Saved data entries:
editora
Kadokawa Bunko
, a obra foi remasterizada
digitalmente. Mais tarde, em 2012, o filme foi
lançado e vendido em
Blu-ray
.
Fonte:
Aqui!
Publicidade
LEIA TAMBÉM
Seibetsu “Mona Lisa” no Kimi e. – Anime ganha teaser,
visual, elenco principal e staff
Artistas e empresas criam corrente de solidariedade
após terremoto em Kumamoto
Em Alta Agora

Exercise directions:
Begin with the line that contains "lançado e vendido em" and quote each line after it exactly, stopping after the last line of the data.

Result below:
lançado e vendido em
Blu-ray
.
Fonte:
Aqui!
Publicidade
LEIA TAMBÉM
Seibetsu “Mona Lisa” no Kimi e. – Anime ganha teaser,
visual, elenco principal e staff
Artistas e empresas criam corrente de solidariedade
após terremoto em Kumamoto
Em Alta Agora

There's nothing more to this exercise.